The higher bit of the destination address of HDMA is set to $16 by the instruction at $4218 in bank $41 - inside _continue_HDMATransfer. I can match it to my logs with the CPU register values:

BANK:41 PC:4218 SP:c0e1 A:16 F:00100000 B:7f C:01 D:96 E:00 H:d0 L:00

Huh, A is $16 but D, which it was just copied from, is $96? It’s because the code ORs A with $1f before writing it to the destination address high byte register (HDMA3), and it does that because as says Pan Docs:

FF53–FF54 — HDMA3, HDMA4 (CGB Mode only): VRAM DMA destination (high, low) [write-only]

These two registers specify the address within 8000-9FF0 to which the data will be copied.

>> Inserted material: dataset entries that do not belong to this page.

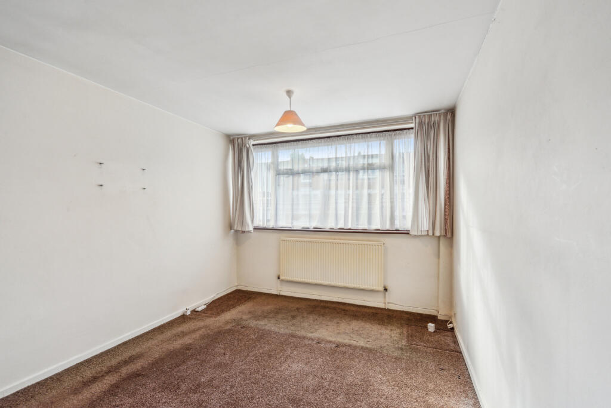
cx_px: 306
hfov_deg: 96.7
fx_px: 272
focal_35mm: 16
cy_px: 204
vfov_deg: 73.8
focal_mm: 16
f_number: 11
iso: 400
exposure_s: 1/80
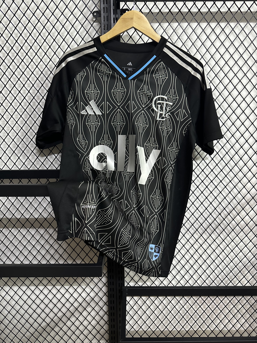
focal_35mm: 24
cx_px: 128
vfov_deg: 71.6
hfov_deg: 56.8
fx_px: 238
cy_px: 172
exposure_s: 1/33
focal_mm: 6.86
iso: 640
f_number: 1.78
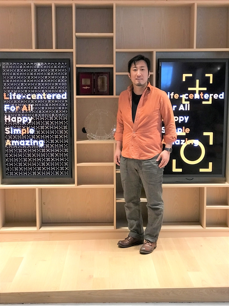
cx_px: 114
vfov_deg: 33.8
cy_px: 153
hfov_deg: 25.7
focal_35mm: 57
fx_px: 503
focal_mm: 6.6
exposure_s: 1/50
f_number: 2.8
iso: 250
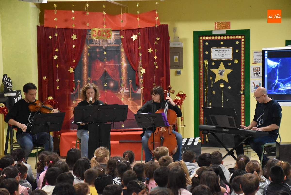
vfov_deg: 11.4
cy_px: 98
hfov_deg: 17.0
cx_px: 146
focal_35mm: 120
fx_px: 971
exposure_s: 1/60
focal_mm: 80
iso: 7200
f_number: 5.3
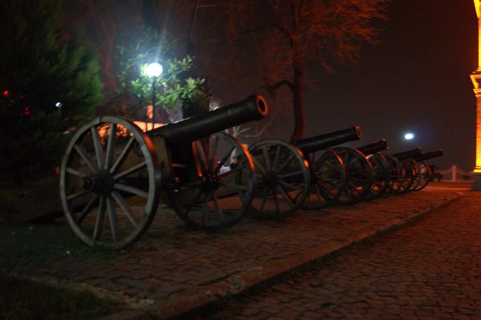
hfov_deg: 57.3
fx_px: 441
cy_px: 160
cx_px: 240
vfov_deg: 39.9
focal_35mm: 33
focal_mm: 22
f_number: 4
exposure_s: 1/4
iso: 800
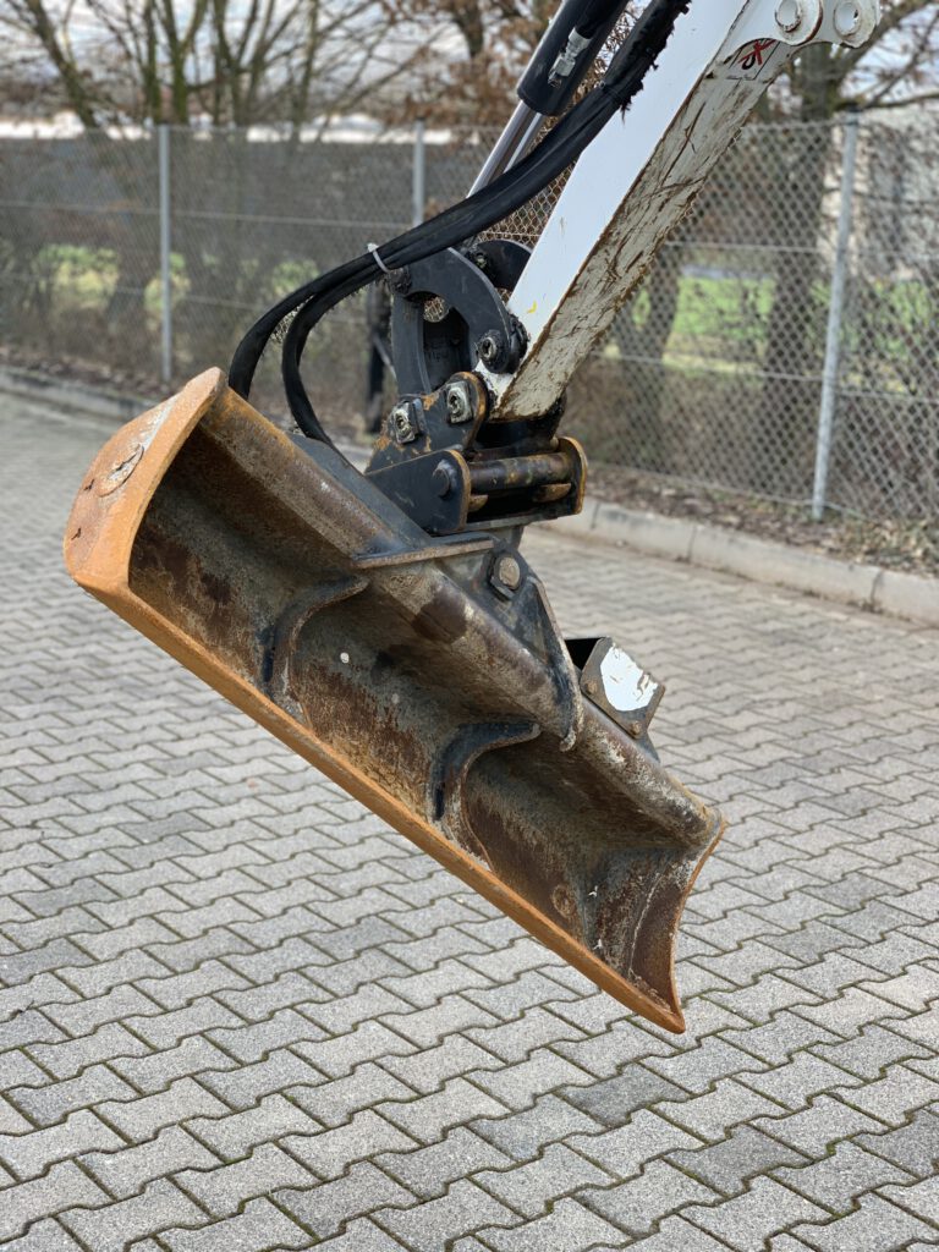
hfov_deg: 28.0
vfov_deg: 36.8
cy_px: 626
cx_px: 470
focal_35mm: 52
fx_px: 1881
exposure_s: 1/122
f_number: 2.4
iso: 32
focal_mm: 6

Only bits 12-4 are respected; others are ignored. The four lower bits of this address will be ignored and treated as 0.

Bits 15 to 12 are supposed to be ignored, and in my write handling, they weren’t:

impl Hdma {
  fn write_high_dest(&mut self, value: u8) {
    self.dest = self.dest & 0xF0 | (u16::from(value) << 8);
  }
}

After an update:

impl Hdma {
  fn write_high_dest(&mut self, value: u8) {
    self.dest = (u16::from_be_bytes([value, self.dest.to_be_bytes()[1]]) & 0x1FF0) | 0x8000;
  }
}

Then finally, the game can show its opening animation:

animation of Pokémon Crystal’s intro, slightly glitchy

Before this, few GBC-only games would boot. Even now, Pokémon Crystal doesn’t let the player leave their room, nor does Pokémon Silver. The HDMA controller here only supports general transfers, not HBlank transfers which run periodically instead of all at once, and the sound is glitchy when a game turns on double speed mode. But those are problems for another day!

On top of the sources mentioned in the article, I also used mGBA to confirm the correct behavior of the ROM with its debugger.